● Directions
Render the text lines of these rows as a Markdown table with the columns Line No. and Content, skipping blank lines and leaving the pictures out.

==== Data supplied ====

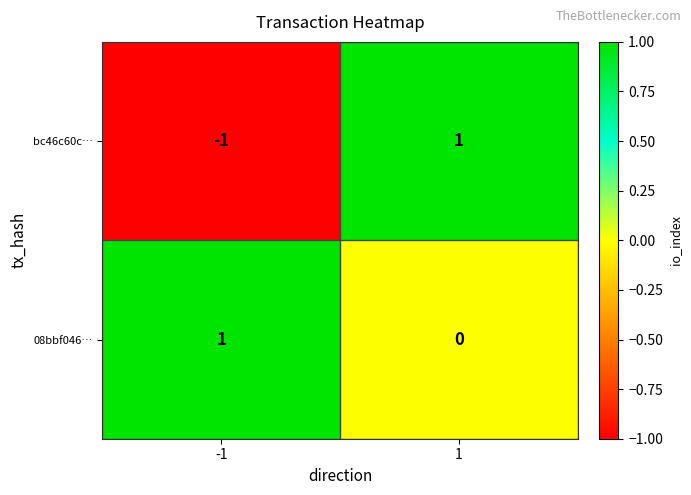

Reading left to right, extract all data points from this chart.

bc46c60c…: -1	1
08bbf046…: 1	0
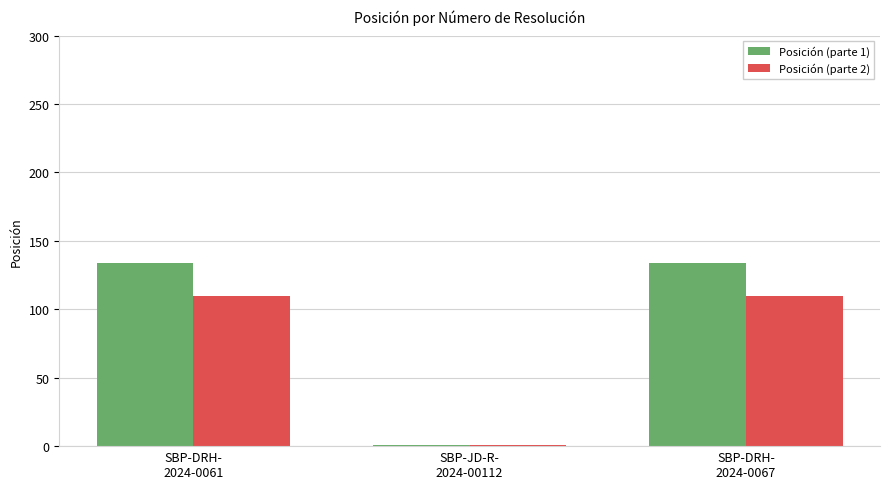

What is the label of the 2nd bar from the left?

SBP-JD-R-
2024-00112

====

● Output
| Line No. | Content |
|---|---|
| 1 | Reading left to right, extract all data points from this chart. |
| 2 | bc46c60c…: -1	1 |
| 3 | 08bbf046…: 1	0 |
| 4 | What is the label of the 2nd bar from the left? |
| 5 | SBP-JD-R- |
| 6 | 2024-00112 |